The Elusive Empire – The Difficulties of Power Politics in the Postcolonial World
By William Han
Power has always been a slippery thing, especially in the postcolonial world.
Much ink has been spilt in search of the cause of “the paradox of American power” – why it is that the most powerful nation in the history of the world often seems oddly impotent. All that ink has been wasted on explanations that are, well, wrong. The paradox of American power finds its true parentage in the nature of political power itself and the rise of nationalism in the modern world. And until U.S. policymakers understand that paradox, American foreign policy will remain misguided.
The United States is incredibly powerful by the numbers: It spends more on defense than the next twenty states combined. Remember that emergency spending package for Iraq? At $87 billion, that was twice the British annual defense budget. The figures are such that Dartmouth professors Stephen Brooks and William Wohlforth could write with justification in Foreign Affairs, “If today’s American primacy does not constitute unipolarity, nothing ever will.”

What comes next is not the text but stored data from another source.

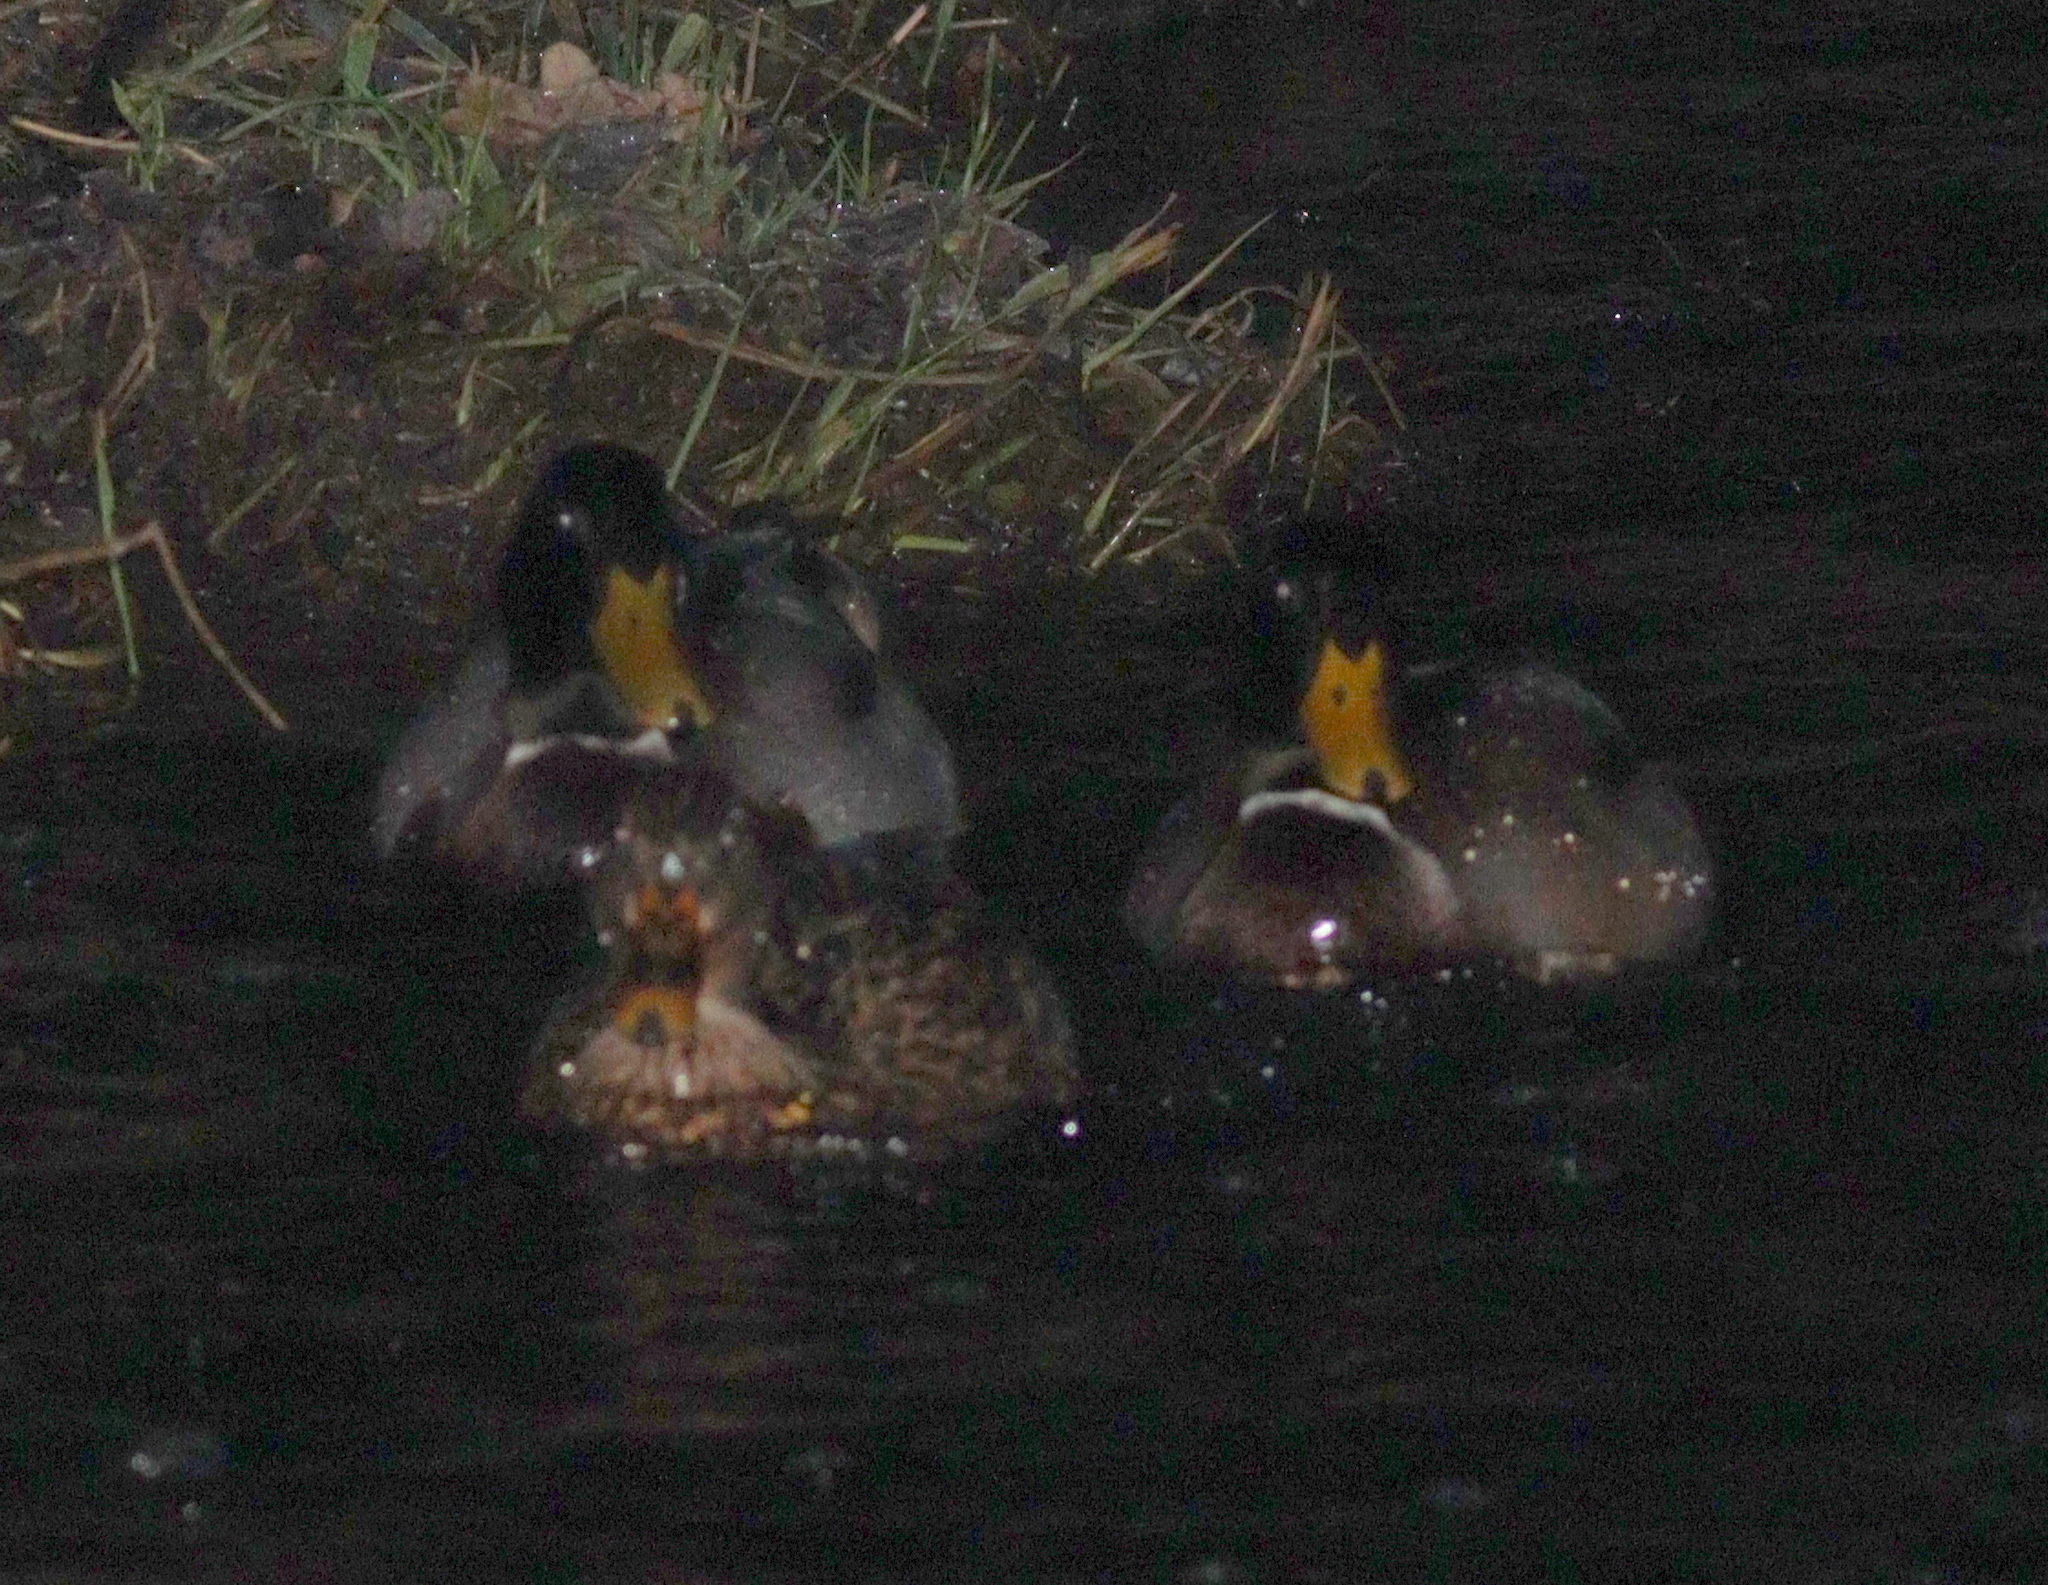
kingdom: Animalia
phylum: Chordata
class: Aves
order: Anseriformes
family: Anatidae
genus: Anas
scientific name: Anas platyrhynchos
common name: Mallard
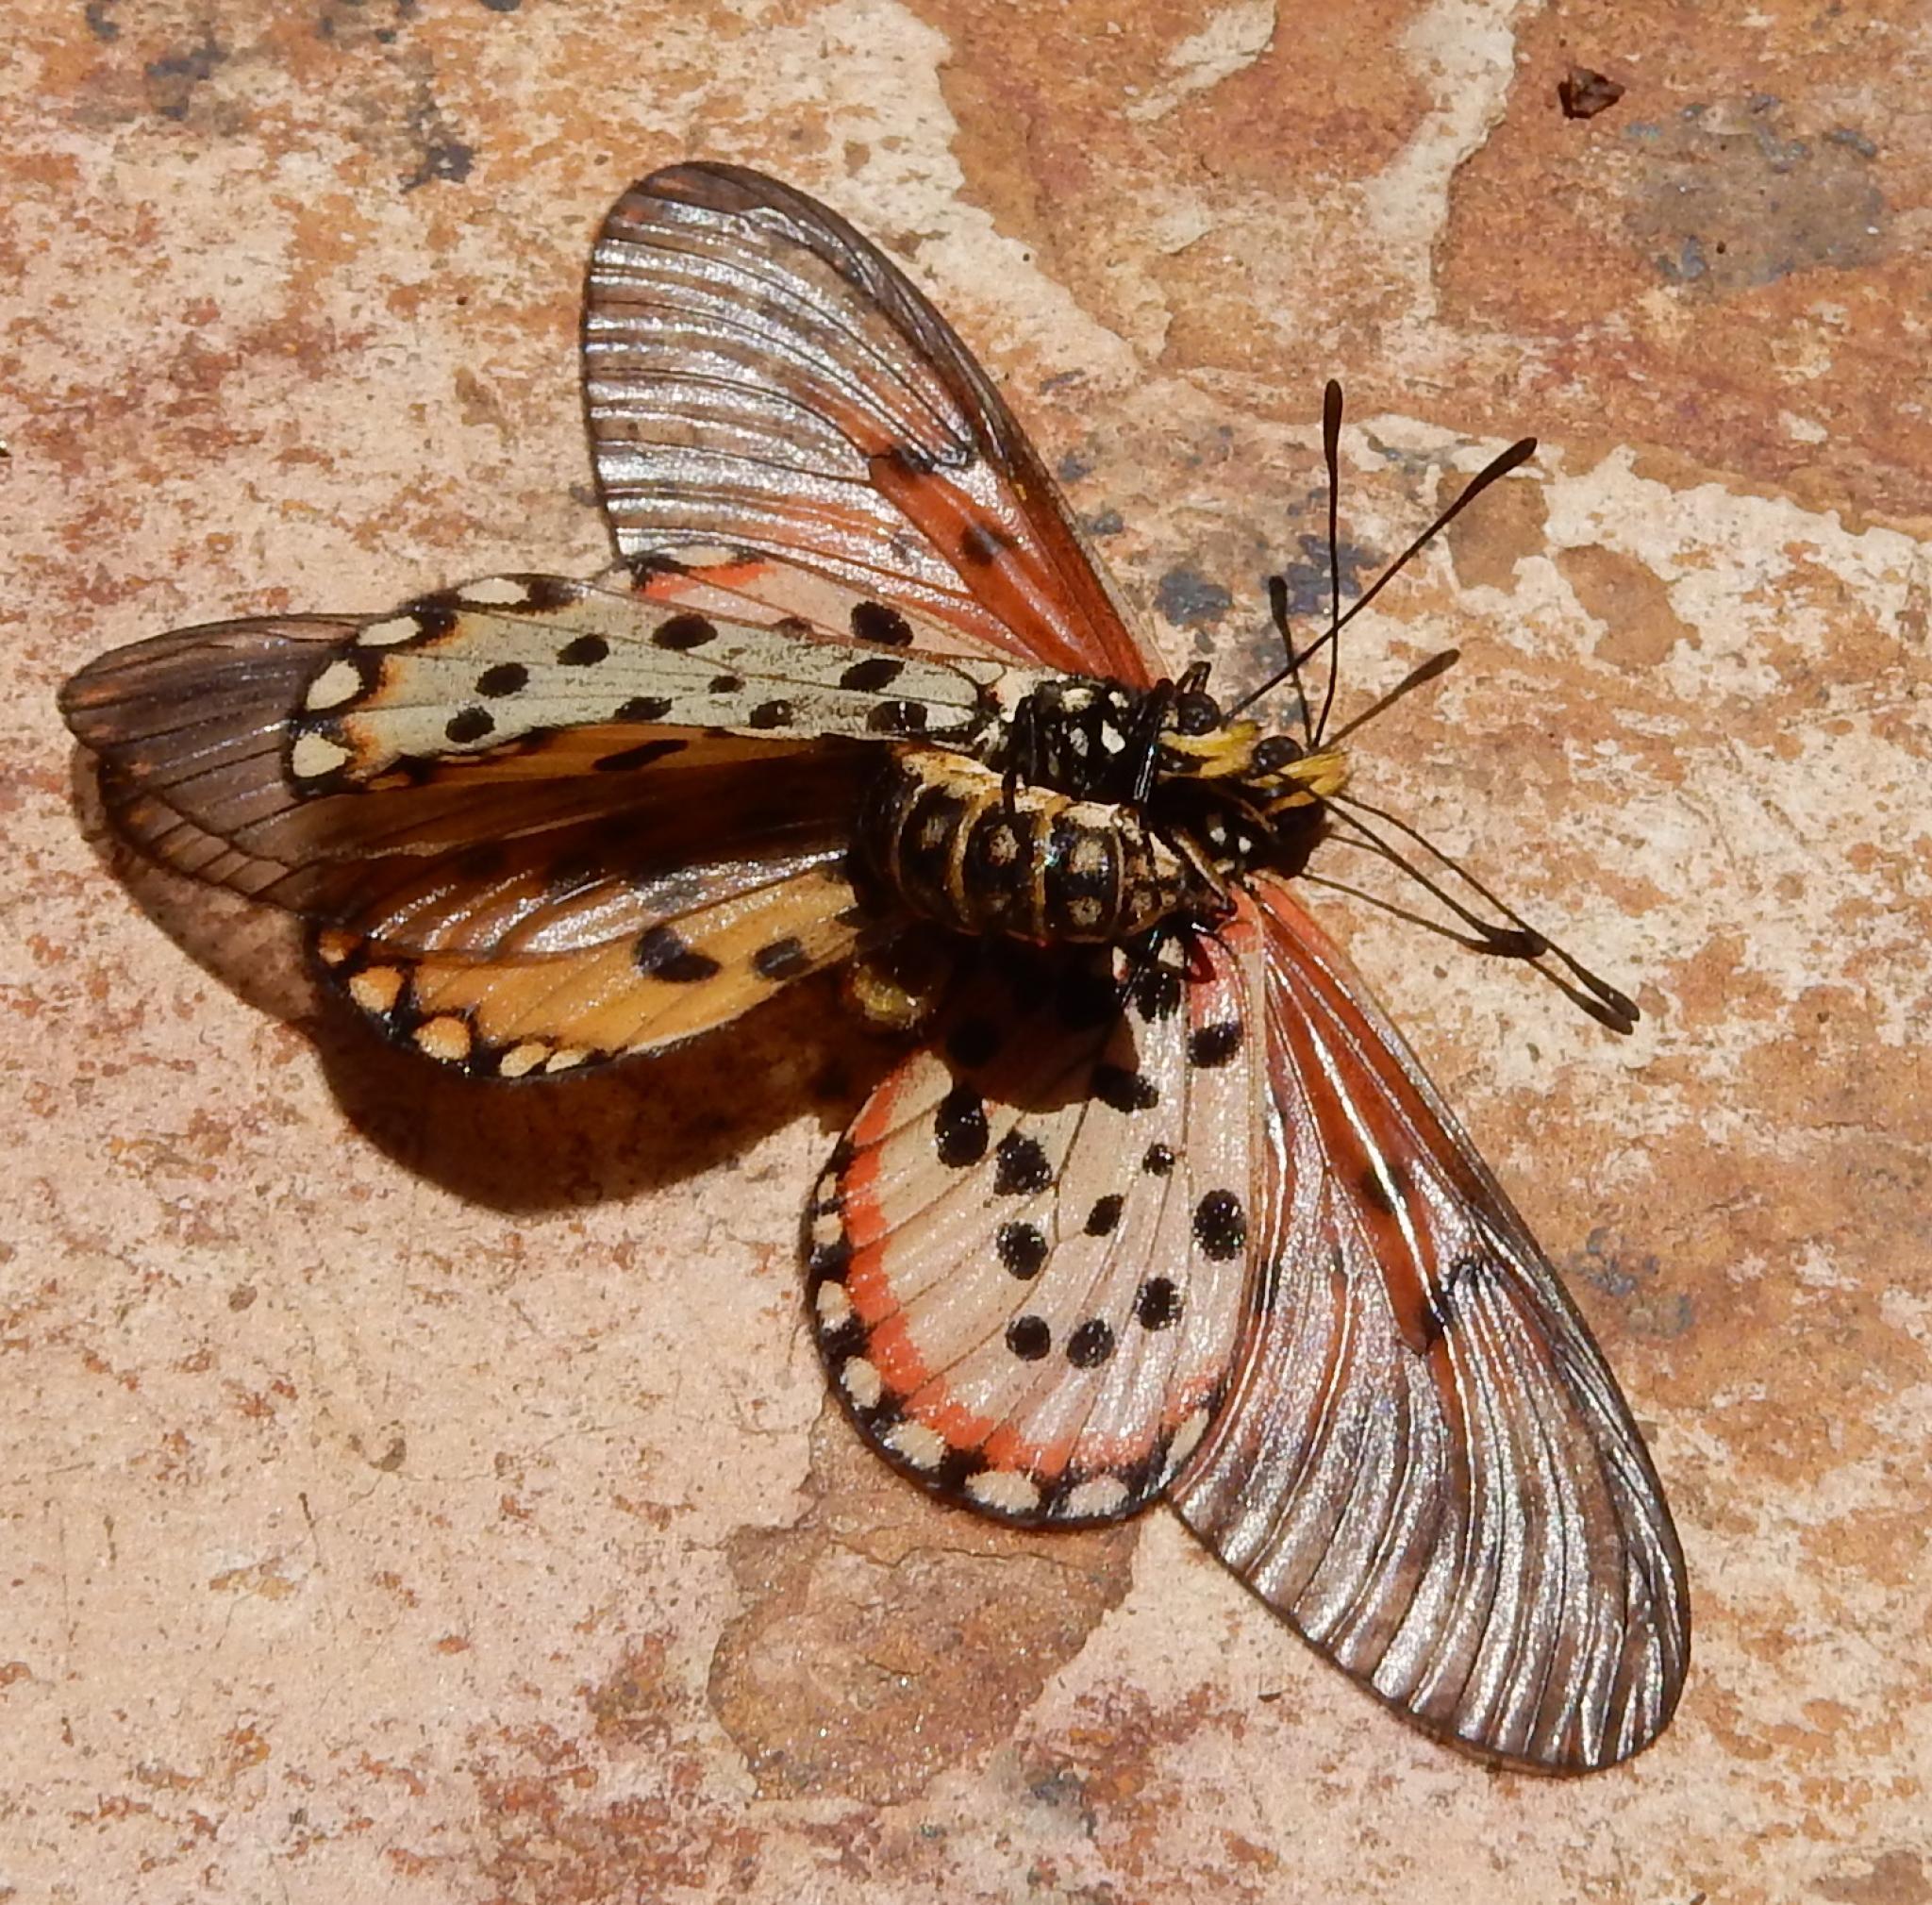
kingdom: Animalia
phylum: Arthropoda
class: Insecta
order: Lepidoptera
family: Nymphalidae
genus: Acraea
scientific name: Acraea horta
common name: Garden acraea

The paradox of American power is that the U.S. is often unable to induce preferred behavior. Washington’s enemies – Hanoi, Belgrade, Kandahar – typically remain intransigent in the face of the Superpower’s demands. Its allies – France, Turkey – are unruly. States in dire need of U.S. protection, – Taiwan, South Korea, and sometimes Israel – can nonetheless be quite rude, knowing that Washington would hardly abandon them for discourtesy. When the U.S. replaced leaders in the third world during the Cold War, American-installed leaders often turned against their patron.
And why did past empires seem to do so much better? The Romans were able to fan out from tiny Tuscany to rule the known world from London to Lebanon. A handful of British officers were able to hold the Indian subcontinent. In contrast, beyond its westward manifest destiny on its continent, America has been quite feeble as an empire. It could not even retain such possessions as Cuba and the Philippines. To be fair, the U.S. didn’t always feel the urge to imperialize. Sometimes it even felt the exact opposite. My point is that, even when it wants to impose its will, it often cannot.
The path out of this maze runs through the nature of political power. Power over another is the ability to induce that other to behave as desired. Power is not simply something the “powerer” exercises over the “poweree.” Rather, as Michael Walzer wrote in Dissent, “[H]egemony… rests on consent” or acquiescence.
There are three types of acquiescence, corresponding to the German sociologist Max Weber’s notions of traditional, charismatic, and rational domination – if one forgives my loose appropriation of Weber’s terms. Traditional domination is the kind of power that Britain held over New Zealand so that the hapless Dominion charged gallantly into both world wars.
The second form of power, charismatic domination, is most rare in international relations. In fact, I am hard pressed to think of any state that has ever deferred to Washington out of a love for Hollywood.
By far the most common form of political power, and the form on which the U.S. chiefly relies, is rational domination. To exercise this form of power, the powerer creates an incentive scheme with the proverbial carrots and sticks so that acquiescence yields the most reward or least cost, leading the poweree to choose acquiescence as the rational course. Notice that under this Weberian scheme, there is no analytical difference between imposing one’s will with sticks and winning another over through carrots, although there may be a moral one. We threatened Iraq, and we tried to seduce Turkey.
Alas for empires, the world has changed drastically in the past two hundred years or so. The rise of nationalism has made nations prize their independence that much more. Twentieth century European history is in large part a story about the assertion of national identities. Many non-Western cultures, after throwing off the yoke of colonialism, have been nursing their injured pride like a childhood trauma and guarding their national sovereignty with jealous vigilance and a tinge of paranoia. Correspondingly, it has become much harder to induce acquiescence, and rational domination has been gradually undermined. American power is oddly impotent for the same reason the Europeans lost their empires. Hawks such as Charles Krauthammer of the Washington Post like to boast of America’s convincing lead in the traditional measures of state power. But we live in an age when their importance has diminished.
It will be a highly sophisticated foreign policy indeed that can turn other nations’ pride and paranoia to our advantage – make no mistake: it’s much more complicated than “winning hearts and minds.” But until Washington recognizes the new realities of the postcolonial world, until it understands its own power and gets over false dichotomies such as unilateralism versus multilateralism or coercion versus persuasion, U.S. policy cannot even begin to approach the necessary level of sensitivity and sophistication.
Disturbingly, the counter-insurgency war in Iraq becomes something of a microcosm for American power in general: The fundamental engine of Iraqi insurgency is national pride, perhaps what the medieval Arab historian Ibn Khaldun called “group feeling.” And the American G.I., backed by the world’s most powerful military, can kill anyone who attacks him. But what he really wants – but may be unable to do – is to convince the insurgent not to attack in the first place. It is much easier to break a neck than to bend it.
WILLIAM HAN IS A SENIOR POLITICAL SCIENCE MAJOR IN BERKELEY COLLEGE.